いつだって優しくて、頼りになって、助けてくれる。そんな人がオーガもびっくりなドクズ人間とは思えなかった。
「今は全然そうは見えないよ」
「そりゃあ今は、ね。でも、前世の昔はそうだった。キミに幻滅されて嫌われてもおかしくない事ばかりしていた。あの時が今だったら、きっと嫌いになったと思う。聞いてドン引きした?」
「しないよ……。幻滅なんてしない。今は今だから。たとえどんなに悪い事をしてても所詮は前世の話で、今は優しい恭太さんだよ。恭太さんがどんなひどい事をしてたかなんて詳しくは知らないけど、俺は今の恭太さんやメルしか知らない。昔はどうであれ、今のキミを信じてるんだよ」
「祐希……ありがとう」
どんな過去でも受け入れてくれるパスカルはやっぱり心が広くて優しい。自分が心から好きになってしまうわけだ。

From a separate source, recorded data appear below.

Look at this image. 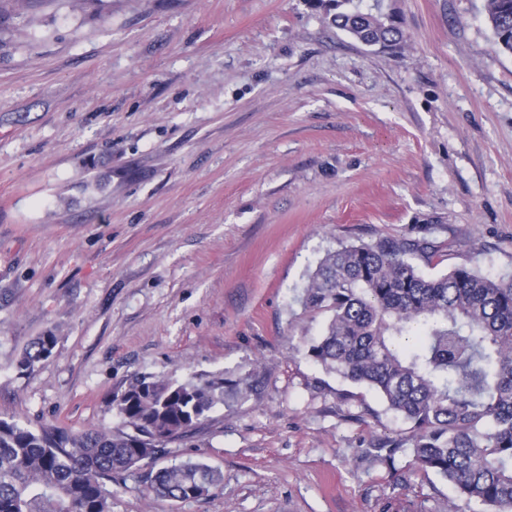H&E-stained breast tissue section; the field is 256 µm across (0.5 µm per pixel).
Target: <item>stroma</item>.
Returning <instances> with one entry per match:
<instances>
[{
    "label": "stroma",
    "mask_w": 512,
    "mask_h": 512,
    "mask_svg": "<svg viewBox=\"0 0 512 512\" xmlns=\"http://www.w3.org/2000/svg\"><path fill=\"white\" fill-rule=\"evenodd\" d=\"M483 0H386L403 52L306 0L0 6V418L118 428L142 374L258 373L157 466L224 473L195 501L112 512H448V480L393 463L405 425L309 358L299 296L340 245L429 239L435 276H512V55ZM51 334L32 373L16 363Z\"/></svg>",
    "instance_id": "35a3bbf8"
}]
</instances>
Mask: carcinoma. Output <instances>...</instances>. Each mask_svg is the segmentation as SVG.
Listing matches in <instances>:
<instances>
[{
  "label": "carcinoma",
  "instance_id": "obj_1",
  "mask_svg": "<svg viewBox=\"0 0 512 512\" xmlns=\"http://www.w3.org/2000/svg\"><path fill=\"white\" fill-rule=\"evenodd\" d=\"M309 2L366 47L407 45L383 0ZM484 18L498 48L512 54V0H484ZM437 252L426 240L391 237L328 251L303 290L304 308L328 317L307 355L375 391L408 425L391 446H410L415 472L442 476L484 512H512V278L467 266L431 277L412 261ZM56 342L37 337L19 371L33 372ZM257 383L254 374L229 382L137 376L113 399L115 430L31 429L0 418V512H112L114 476L149 466ZM223 481L208 463L185 461L149 473L146 494L186 502Z\"/></svg>",
  "mask_w": 512,
  "mask_h": 512
}]
</instances>
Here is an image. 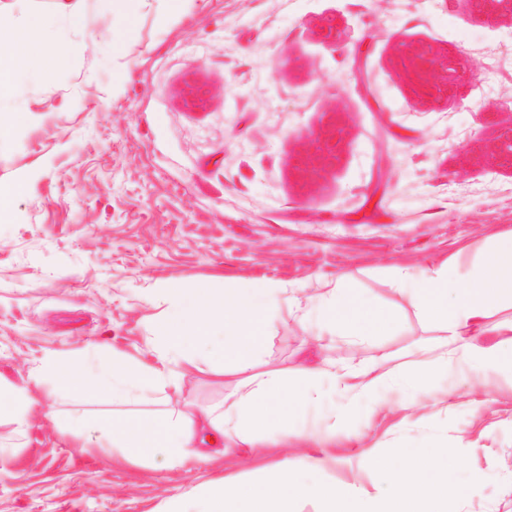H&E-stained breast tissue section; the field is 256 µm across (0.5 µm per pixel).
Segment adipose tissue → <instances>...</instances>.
I'll return each instance as SVG.
<instances>
[{
    "instance_id": "obj_1",
    "label": "adipose tissue",
    "mask_w": 512,
    "mask_h": 512,
    "mask_svg": "<svg viewBox=\"0 0 512 512\" xmlns=\"http://www.w3.org/2000/svg\"><path fill=\"white\" fill-rule=\"evenodd\" d=\"M1 28L8 29L9 38L0 41V104L9 95L19 64L38 63L36 46L49 33L36 22L0 13ZM459 268L455 259L419 274L398 269L393 282L412 296L418 313L443 332L434 345L415 348L419 378L431 377L451 359L473 361L484 370L478 385L487 392L502 375L500 354L506 341L490 315L512 307V232L484 248L469 278H461ZM285 292L282 284L268 279L240 283L228 293L203 282L166 286L159 291L165 313L152 323L153 362L131 363L116 352L111 362L94 368L83 358L51 356L37 377L49 380L55 392L98 391L122 403L163 391L166 411L120 422L96 421L80 444L87 448L107 442L132 465L159 449L172 467L187 472L238 445L258 447V434L287 429L291 408L319 401L320 378L333 381L349 405L374 401L388 377L380 359L346 365L323 360L289 376L262 368L258 351L263 326ZM314 302L325 322L356 342L383 335L392 321L388 310L339 283L322 289ZM204 363L214 375L229 371L238 376L231 408L204 412L183 401V381Z\"/></svg>"
}]
</instances>
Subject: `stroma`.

「やっぱりオレを変えてくれたのは紛れもない祐希だね。心療内科医として働き始めてしばらくした時にキミと出会った。キミのためならなんだって頑張れるって思ったほど心変わりしたんだ」
「恭太さん……」
「初めてキミに出会った時、平凡でぱっとしない患者だなって見てた。すぐ忘れそうだなって。ブラック企業で働いてて、上司にNOとかはっきり言えなさそうだなって見下してもいたかも……」
「俺も実は同じように思ってた。自分とは価値観が絶対合わなさそうな医者だなって、最初は主治医を変えてもらおうと思ったくらいだったよ。なんか目つきも悪いし、雰囲気が怖そうだったし、親身になってくれなさそうとか思っちゃった」
平凡地味で過ごしてきた自分にとって、威圧感が強そうな医者に当たってしまって不運だと思った。すぐに主治医を変えようと考えた。

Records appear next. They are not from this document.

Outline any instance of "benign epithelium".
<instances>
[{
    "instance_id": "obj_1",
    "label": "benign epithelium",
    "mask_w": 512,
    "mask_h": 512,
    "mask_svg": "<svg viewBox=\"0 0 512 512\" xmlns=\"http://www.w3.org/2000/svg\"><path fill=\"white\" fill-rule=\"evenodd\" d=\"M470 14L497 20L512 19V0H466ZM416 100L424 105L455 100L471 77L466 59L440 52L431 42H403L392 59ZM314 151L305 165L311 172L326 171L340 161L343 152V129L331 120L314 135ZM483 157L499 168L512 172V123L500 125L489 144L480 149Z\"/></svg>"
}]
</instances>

「ふぅん。そんな事思ってたんだ。なんか傷つくなぁ。自業自得といえばそうだけど」
「初対面なんてそんなものじゃない。最悪とまではいかなかったけれど、あの時の恭太さん……反社みたいな態度で怖くて話づらかったし……」
「あの時は元嫁の事とかでイライラしてたからね。離婚する前だったんだ。きっといっぱい怖がらせてたと思う」
「いきなり最初に舌打ちされて『芋臭そうなサラリーマンかよ』って一言呟かれてびびっちゃったし」
「う……本当にあの時はごめんねっ。あの時のオレ、口も悪かったから」
「ほんと、今だから笑えるけど、口が悪い医者だったよね。主治医を変えようにも無理だったし、病院を変えようにも他の心療内科や精神科は遠かったから仕方なく通う事にしたって感じ……かな」
苦笑しながら言うパスカルにメルは居た堪れなくなる。もし、祐希が他の病院に変えていたら、自分達はもう永遠に出会う事なんてなかったのだろう。そんな別未来線なんて想像したくないし、変えないでくれてよかったと心から思う。
「ホント、反省してるよ……キミを怖がらせたこと。あの時のオレを殴りたいよ」
「でも、口の悪さに反して親身には聞いてくれる人だなって思った。愛想はよくなかったけどね」
「愛想は悪かったけど、仕事はそれなりにしておかないとね。おかげでオレの患者は女ばかりだったな。たぶん下心目当てで近づいてくる奴がほとんど。まともな患者はキミや老人を含めてあんまりいなかったかも」
口が悪くて不愛想で反社みたいな雰囲気のドクターだったから、認知症の老人や面食い女ばかりがきて楽だったと言えば楽だったが。